SMALL railways proved a big attraction in Felpham.
The sixth SWING model railway exhibition was on course to better last year’s attendance of 300 visitors to marvel at its high quality layouts.
Among those on show from some of Britain’s finest model makers was the The Wipers, Fish-hook and Menin display by Matt Wildsmith.
It commemorated this summer’s 100th anniversary of the first world war with a bleak depiction of a narrow gauge line which would have served the trenches in France.
Liphook Railway Club member Matt said: “This is very different from the usual model railway layout. People look at it because it is unusual to see something like this.
“It becomes more fascinating once I tell people the history of the lines used to transport troops and equipment to the front line.
“I tried to make it as grim and bleak as possible by setting it during the winter.”
He has used artistic licence on the 7ft-long by 3ft-deep display to emphasise the role and sacrifice of the network which worked mainly at night to avoid alerting the enemy too much.
It was one of 12 layouts on show at St Mary’s Centre last Saturday.
Another of note was the Boot ‘Owd Ratty’ layout from Peter Kazer, from Yorkshire.
The author and leading narrow gauge modeller’s finely crafted display full of artistry and skilled miniature engineering won the John Hayward Shield for the best layout.
Other displays included Southwold 1922 by Stewart Green from Lowestoft who won the Ernie House Cup after a close vote by his fellow exhibitors.

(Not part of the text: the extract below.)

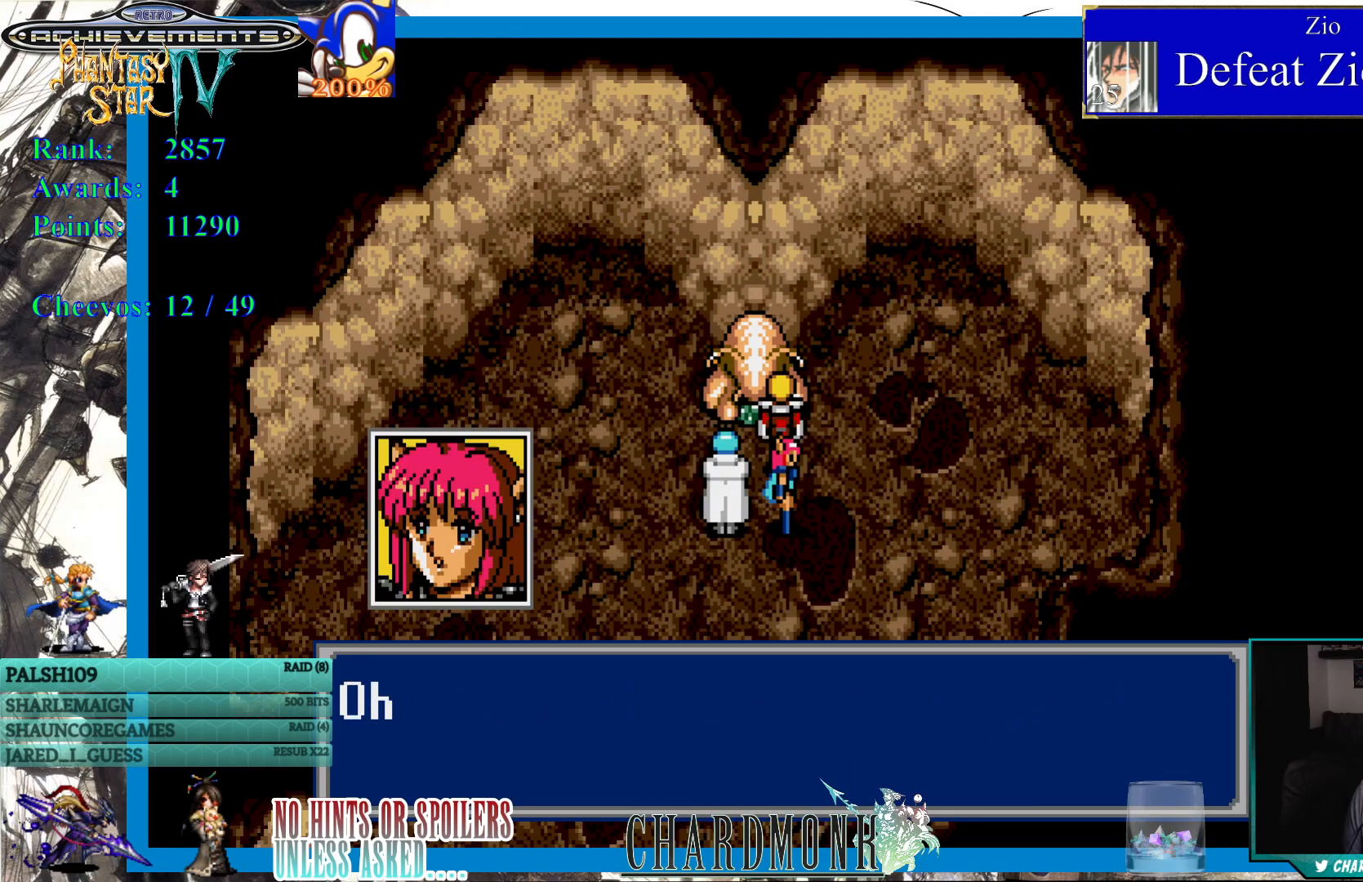
{"buttons": [], "left_stick": "center", "right_stick": "center", "events": [[17, "CIRCLE", "up"]]}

There was also Snipe End Farm from the east of England and Lyn Owers’ London 1870 based on buildings described by Charles Dickens.
The layouts ranged in size to show artistry can be created in confined spaces. The show was the sixth to be staged by a group of railway modellers from Sussex, Hampshire and the Isle of Wight.
Organiser Richard Rundle said: “We’ve got modellers from Yorkshire, Manchester and Cambridge, as well as the local area.
“Hopefully, we have something that will inspire everyone and inspire young people into the hobby.”
Plans are being made for a bigger event next year after visitors travelled from Bournemout and Yeovil. The show helped the Dizzy diabetes charity.